SUPPLIED DATA:
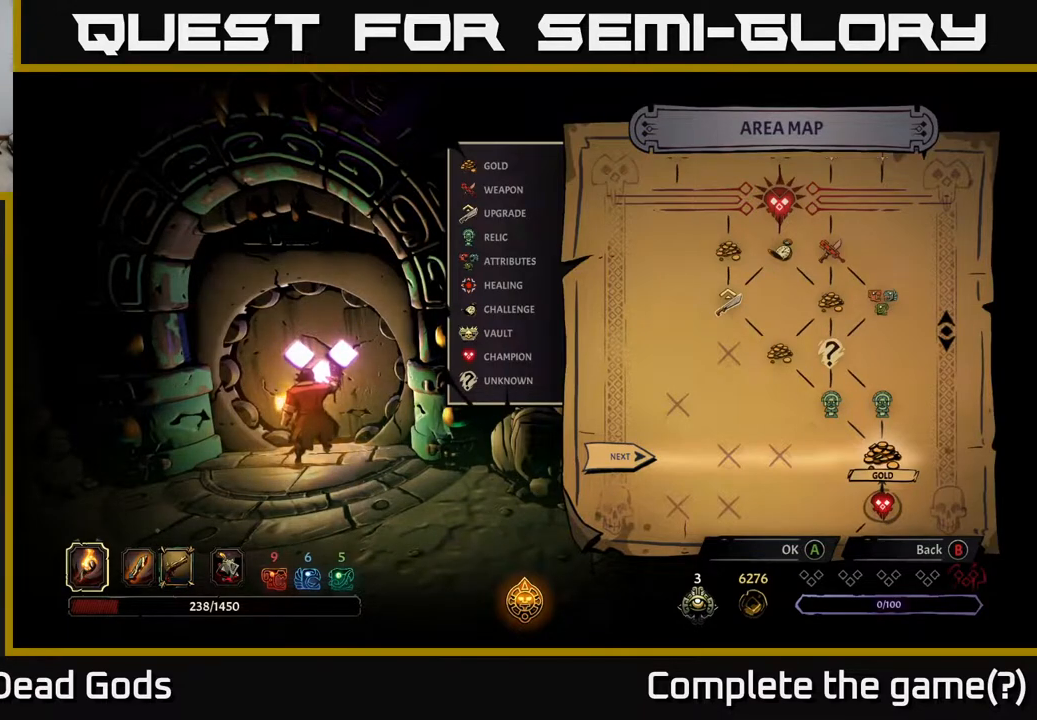
{"buttons": [], "left_stick": "center", "right_stick": "center", "events": []}
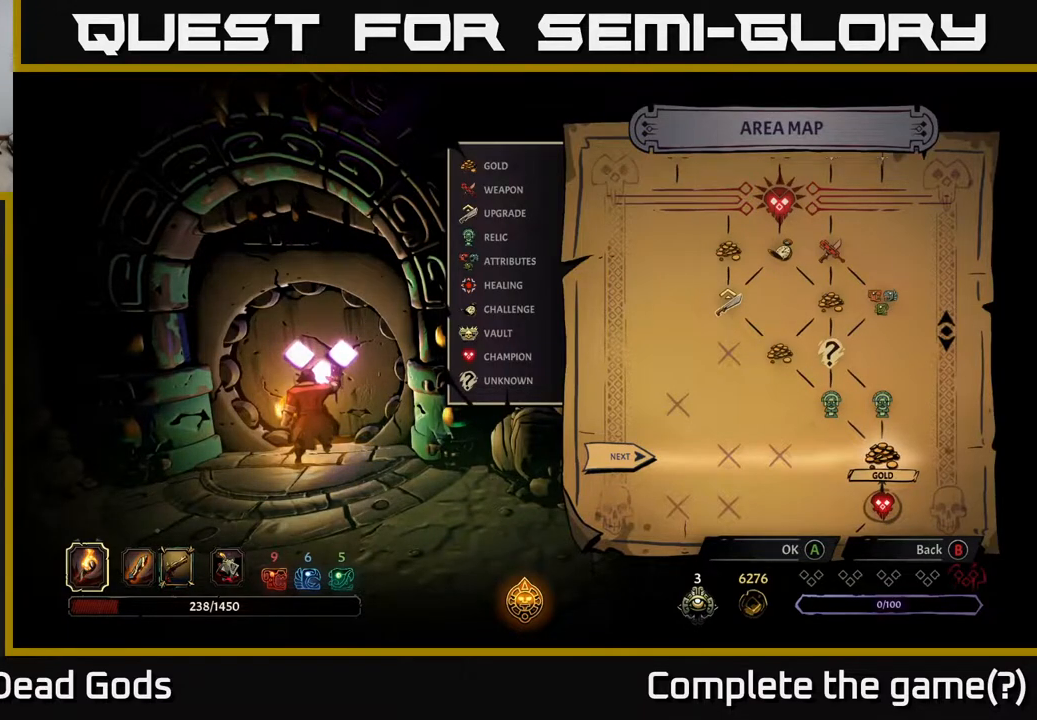
{"buttons": [], "left_stick": "center", "right_stick": "center", "events": []}
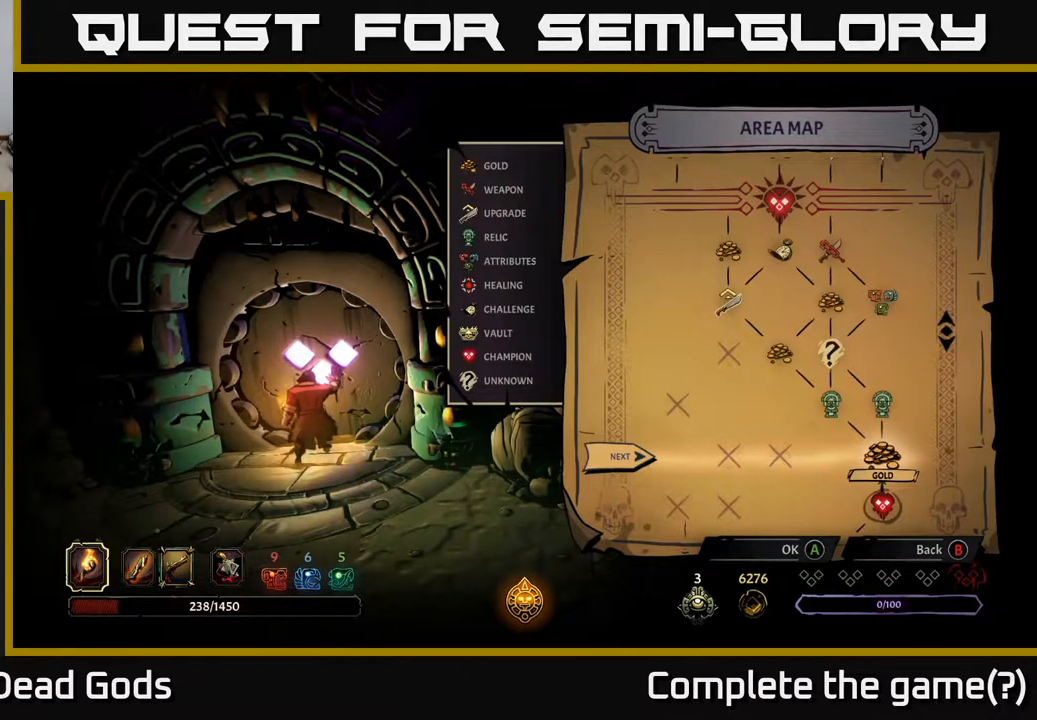
{"buttons": [], "left_stick": "center", "right_stick": "center", "events": []}
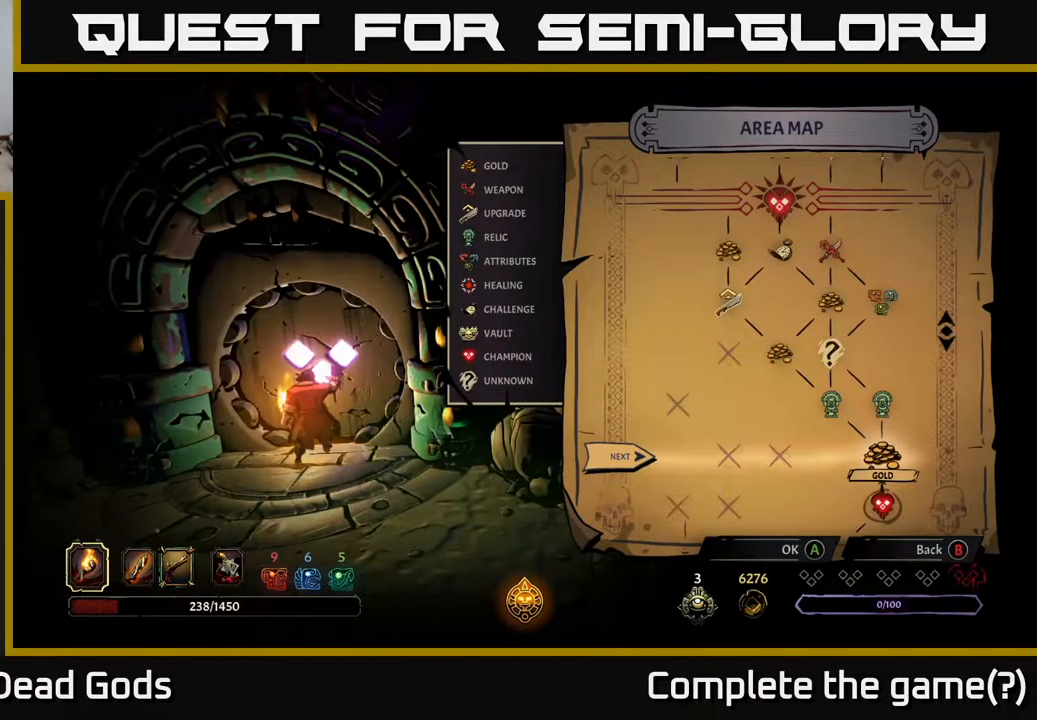
{"buttons": ["A"], "left_stick": "center", "right_stick": "center", "events": [[417, "A", "down"]]}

TASK BRIEF: Print out the complete listing above exactly, dropping each image.

TASK RESPONSE:
{"buttons": [], "left_stick": "center", "right_stick": "center", "events": []}
{"buttons": [], "left_stick": "center", "right_stick": "center", "events": []}
{"buttons": [], "left_stick": "center", "right_stick": "center", "events": []}
{"buttons": ["A"], "left_stick": "center", "right_stick": "center", "events": [[417, "A", "down"]]}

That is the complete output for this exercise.